If all it is is a broken jaw, then I’d put the chances at 100 percent that Boston Bruins captain Zdeno Chara plays the critical Game 5 of the Stanley Cup Final on Thursday night against St. Louis in Boston.
There’s no chance - no chance - that a guy like Chara is going to sit out such a monumental game with a little thing like a broken jaw. “Wire the thing up, put the thick facial shield on and let me get out there with the boys.”
I guarantee you that’s the kind of thing Chara has been telling team doctors since he was forced out of Game 4 Monday night after taking a puck to the face in the second period. Chara, at 42 the NHL’s second-oldest player to Matt Cullen, did wear a facial shield and return to the Bruins’ bench after the injury.
But, he never got off the bench, as apparently he was not cleared to return by the doctors.
Will Chara Play in Game 5 Against the Blues?
These are the Stanley Cup Finals, so we’re not going to get much in detail on injured players’ status game-to-game. On Tuesday, Bruins coach Bruce Cassidy told reporters he didn’t know whether Chara would be able to play or not.
The only way I can see Chara not playing is if doctors suspect he was/is concussed from the puck to the face. Concussions are where teams have to draw the line nowadays with players playing hurt. In the old days? They’d have said Chara got his bell rung and he’d have played - maybe to his long-term detriment, which is why teams won’t let players do that anymore.
But there are plenty of occasions in which players have played through a broken jaw. Jeremy Roenick played Game 7 of a first-round series with Phoenix in 1999, 17 days after his jaw was broken in four places by an elbow from Dallas’ Derian Hatcher - which earned him a seven-game suspension.
The normal recuperation time for a broken jaw is usually six weeks. If the jaw is broken in too many places - and we don’t even know officially if it’s a broken jaw or not - and significant surgery is required, then Chara may have the decision to play or not taken out of his hands by the docs.
But, as teammate Brad Marchand told NESN on Tuesday:
“He's an absolute warrior. I think if it wasn't for the doctor, he would have played that game. He's an absolute leader.”
Bruins Odds Dip After Game 4 Loss
Chara or no Chara, the fact is that the Bruins’ odds of winning the Cup went down again after that loss Tuesday. At the start of the series, Boston was a -165 favorite to win at 888Sport, with the Blues at +230. As of Tuesday afternoon, the Bruins were down to -155, while the Blues at +130.
If NHL betting fans are only are placing their Cup bets for the first time now, your payout either way just got shorter. The Bruins have already been without minutes-munching defenseman Matt Grzelcyk since he was hurt in Game 2 (Cassidy said Grzelcyk “could” return still in the series) and if Chara is lost, that obviously hurts Boston’s chances even more.
Grzelcyk’s injury happened in the first period of Game 3, so in essence the Bruins have been without him for nearly three full games - and Boston has lost two of them.

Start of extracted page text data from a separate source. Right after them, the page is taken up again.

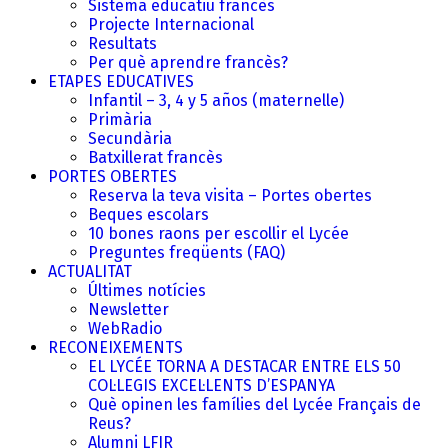
Sistema educatiu francès
Projecte Internacional
Resultats
Per què aprendre francès?
ETAPES EDUCATIVES
Infantil – 3, 4 y 5 años (maternelle)
Primària
Secundària
Batxillerat francès
PORTES OBERTES
Reserva la teva visita – Portes obertes
Beques escolars
10 bones raons per escollir el Lycée
Preguntes freqüents (FAQ)
ACTUALITAT
Últimes notícies
Newsletter
WebRadio
RECONEIXEMENTS
EL LYCÉE TORNA A DESTACAR ENTRE ELS 50
COL·LEGIS EXCEL·LENTS D’ESPANYA
Què opinen les famílies del Lycée Français de
Reus?
Alumni LFIR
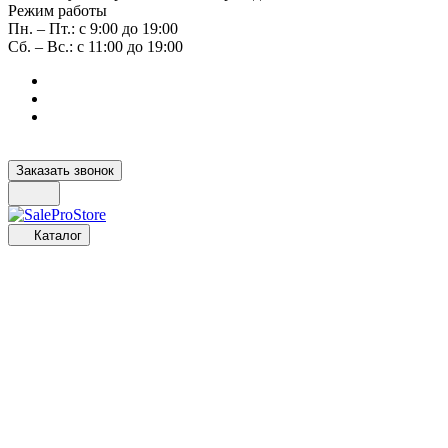
Режим работы
Пн. – Пт.: с 9:00 до 19:00
Сб. – Вс.: с 11:00 до 19:00
Заказать звонок
Каталог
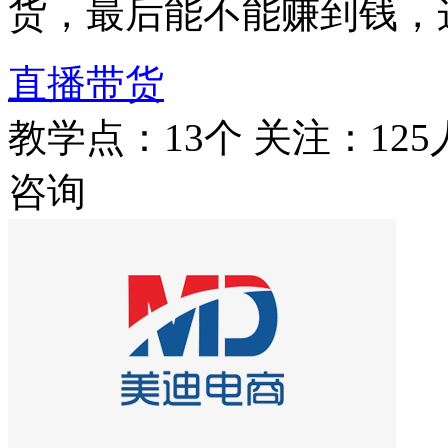
货，最后能不能赚到钱，
直播带货
教学点：13个
关注：125
咨询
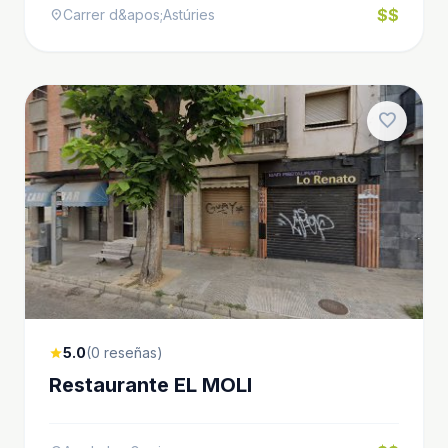
$$
Carrer d&apos;Astúries
location_on
favorite
5.0
(0 reseñas)
star
Restaurante EL MOLI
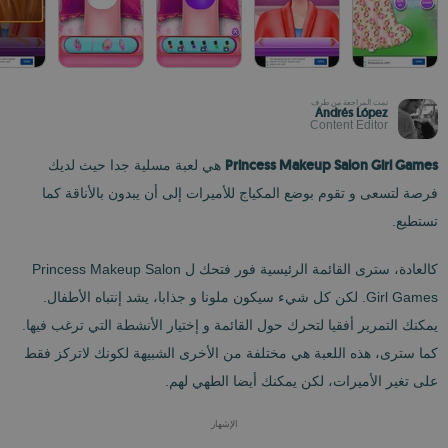
تمت المراجعة من طرف
Andrés López
Content Editor
Princess Makeup Salon Girl Games
هي لعبة مسلية جدا حيث لديك
فرصة لتسعى و تقوم بوضع المكياج للأميرات إلى أن يبدون بالأناقة كما
تستطيع.
كالعادة، سترى القائمة الرئيسية فور فتحك ل Princess Makeup Salon
Girl Games. لكن كل شيء سيكون ملونا و جذابا، يشد إنتباه الأطفال.
يمكنك التمرير أفقيا لتحرك حول القائمة و إختيار الأنشطة التي ترغب فيها.
كما سترى، هذه اللعبة هي مختلفة من الأخرى الشبيهة لكونك لاتركز فقط
على تغير الأميرات، لكن يمكنك أيضا الطهي لهم.
الإشهار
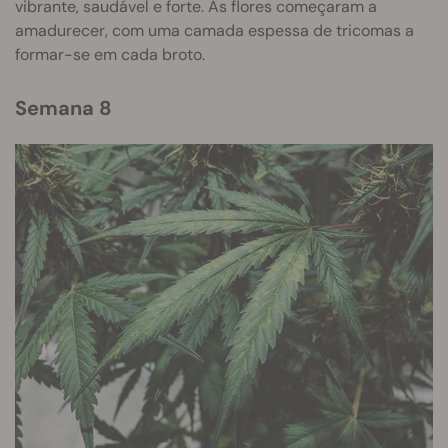
vibrante, saudável e forte. As flores começaram a
amadurecer, com uma camada espessa de tricomas a
formar-se em cada broto.
Semana 8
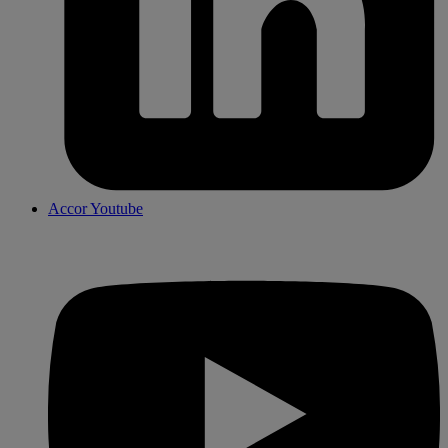
Accor Youtube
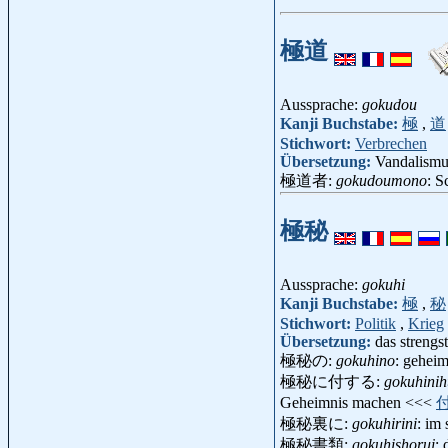
極道
Aussprache:
gokudou
Kanji Buchstabe:
極
,
道
Stichwort:
Verbrechen
Übersetzung:
Vandalismu
極道者:
gokudoumono
: S
極秘
Aussprache:
gokuhi
Kanji Buchstabe:
極
,
秘
Stichwort:
Politik
,
Krieg
Übersetzung:
das strengs
極秘の:
gokuhino
: geheim
極秘に付する:
gokuhinih
Geheimnis machen <<<
極秘裏に:
gokuhirini
: im
極秘書類:
gokuhishorui
:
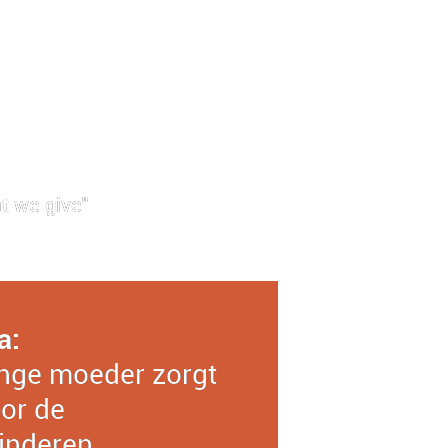
t we give"
a:
nge moeder zorgt
or de
inderen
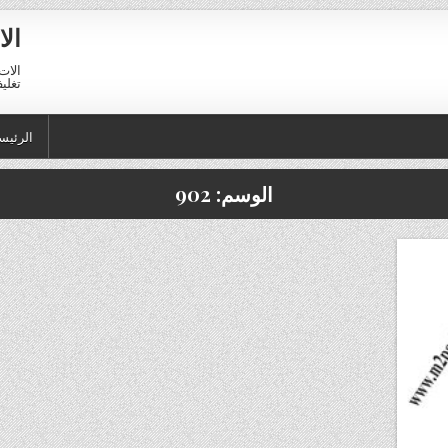
الا
الات 
تغليف 01211116954 – 11116956
الرئيس
الوسم:
902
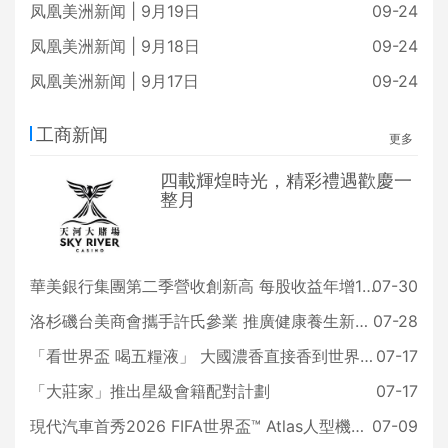
凤凰美洲新闻 | 9月19日
09-24
凤凰美洲新闻 | 9月18日
09-24
凤凰美洲新闻 | 9月17日
09-24
工商新闻
更多
四載輝煌時光，精彩禮遇歡慶一
整月
華美銀行集團第二季營收創新高 每股收益年增18%
07-30
洛杉磯台美商會攜手許氏參業 推廣健康養生新生活
07-28
「看世界盃 喝五糧液」 大國濃香直接香到世界盃賽場
07-17
「大莊家」推出星級會籍配對計劃
07-17
現代汽車首秀2026 FIFA世界盃™ Atlas人型機器人
07-09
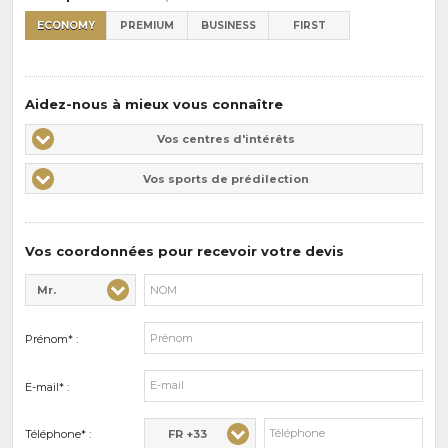
ECONOMY
PREMIUM
BUSINESS
FIRST
Aidez-nous à mieux vous connaître
Vos
Vos centres d'intérêts
centres
Vos
Vos sports de prédilection
d'intérêts
sports
de
prédilections
Vos coordonnées pour recevoir votre devis
Mr.
Civilité* :
Nom* :
Prénom* :
E-mail* :
FR +33
Téléphone* :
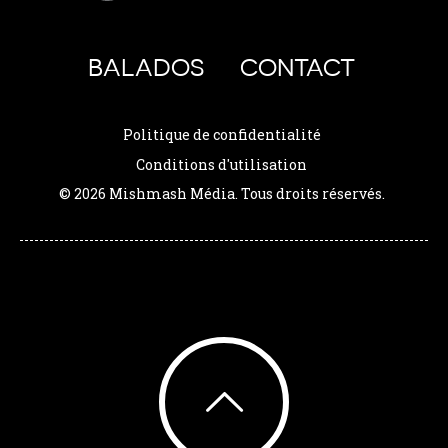
BALADOS
CONTACT
Politique de confidentialité
Conditions d'utilisation
© 2026 Mishmash Média. Tous droits réservés.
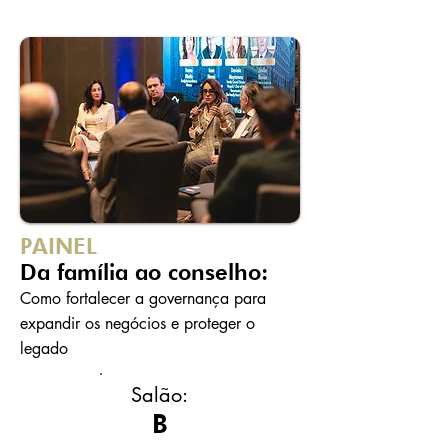
PAINEL
Da família ao conselho:
Como fortalecer a governança para
expandir os negócios e proteger o
legado
Salão:
B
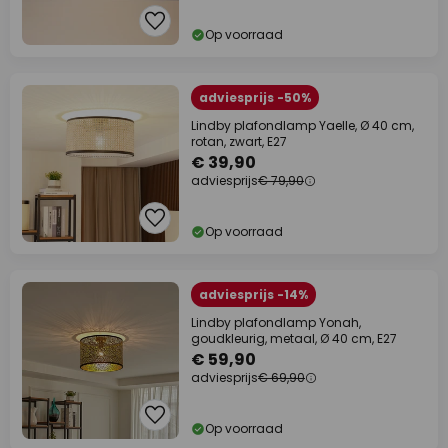
Op voorraad
adviesprijs -50%
Lindby plafondlamp Yaelle, Ø 40 cm,
rotan, zwart, E27
€ 39,90
adviesprijs
€ 79,90
Op voorraad
adviesprijs -14%
Lindby plafondlamp Yonah,
goudkleurig, metaal, Ø 40 cm, E27
€ 59,90
adviesprijs
€ 69,90
Op voorraad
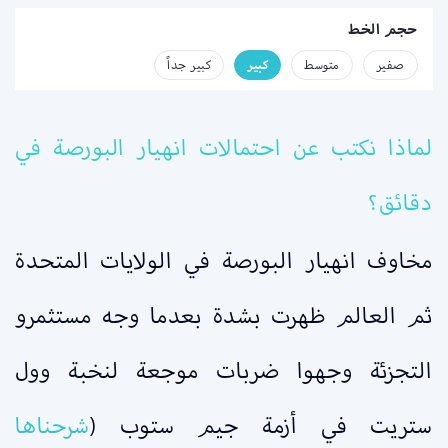
حجم الخط
صفير
متوسط
كبير
كبير جداً
لماذا نكتب عن احتمالات انهيار البورصة في
دقائق؟
مخاوف انهيار البورصة في الولايات المتحدة
ثم العالم ظهرت بشدة بعدما وجه مستثمرو
التجزئة وجهوا ضربات موجعة لنخبة وول
ستريت في أزمة جيم ستوب (
شرحناها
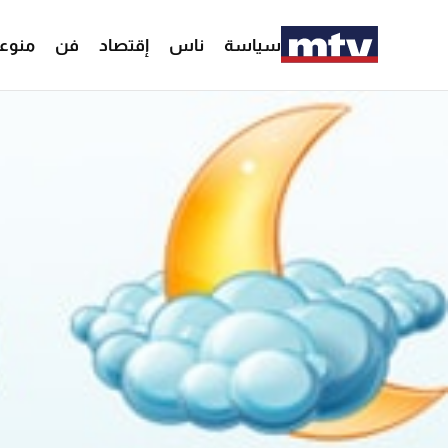
سياسة
ناس
إقتصاد
فن
منوع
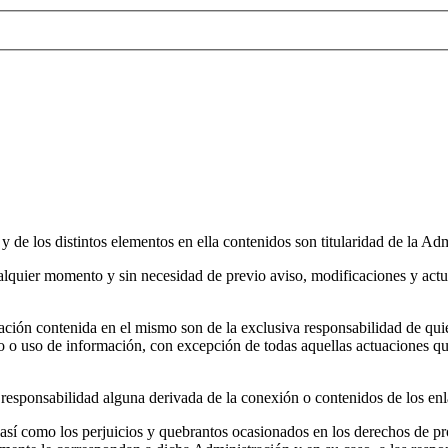
y de los distintos elementos en ella contenidos son titularidad de la
ualquier momento y sin necesidad de previo aviso, modificaciones y act
ación contenida en el mismo son de la exclusiva responsabilidad de qu
 o uso de información, con excepción de todas aquellas actuaciones que 
onsabilidad alguna derivada de la conexión o contenidos de los enlace
 así como los perjuicios y quebrantos ocasionados en los derechos de pr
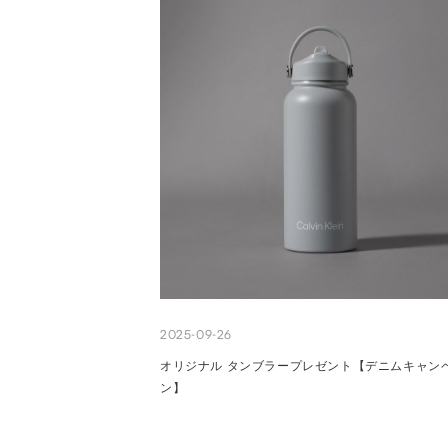
2025-09-26
オリジナル タンブラープレゼント【デニムキャン
ン】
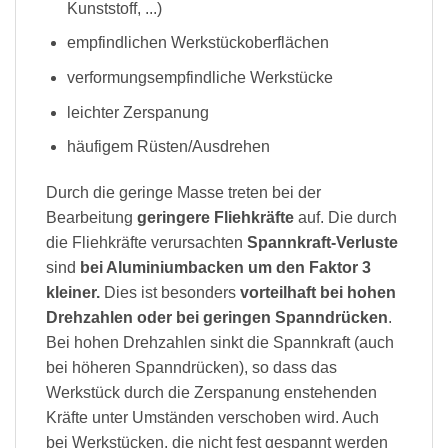
Kunststoff, ...)
empfindlichen Werkstückoberflächen
verformungsempfindliche Werkstücke
leichter Zerspanung
häufigem Rüsten/Ausdrehen
Durch die geringe Masse treten bei der
Bearbeitung
geringere Fliehkräfte
auf. Die durch
die Fliehkräfte verursachten
Spannkraft-Verluste
sind
bei Aluminiumbacken um den Faktor 3
kleiner.
Dies ist besonders
vorteilhaft bei hohen
Drehzahlen oder bei geringen Spanndrücken
.
Bei hohen Drehzahlen sinkt die Spannkraft (auch
bei höheren Spanndrücken), so dass das
Werkstück durch die Zerspanung enstehenden
Kräfte unter Umständen verschoben wird. Auch
bei Werkstücken, die nicht fest gespannt werden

Some Relevant Stanley Cup Betting Trends to Consider
A few other interesting facts about Cup Finals history, which may or may not influence your betting decisions, courtesy of NHL public relations:
- This marks the 26th time the Final has been tied at 2-2 after four games under the best-of-seven format (since 1939). The team that tied the series has gone on to win the Cup in 10 of the previous 25 instances, including three of the last five occasions (2015, 2013 and 2011).
- When a best-of-seven series is tied at two games apiece, the winner of Game 5 holds an all-time series record of 210-58 (78.4%), including a 5-3 mark in the 2019 playoffs and 18-7 mark in the Stanley Cup Final (72.0%).
- Boston holds an all-time series record of 14-3 when winning Game 5 after being tied 2-2 in a best-of-seven, while St. Louis is 8-1. The Bruins have been tied 2-2 in the Final on four previous occasions, losing Game 5 each time - but winning the Cup once (2011 vs. VAN). The Blues will play a Game 5 for the first time ever in the Stanley Cup Final.
Regardless of the Game 5 outcome, the Bruins own an all-time series record of 18-16 (.529) when a best-of-seven is tied after four games; the Blues are 10-15 (.400) in that scenario.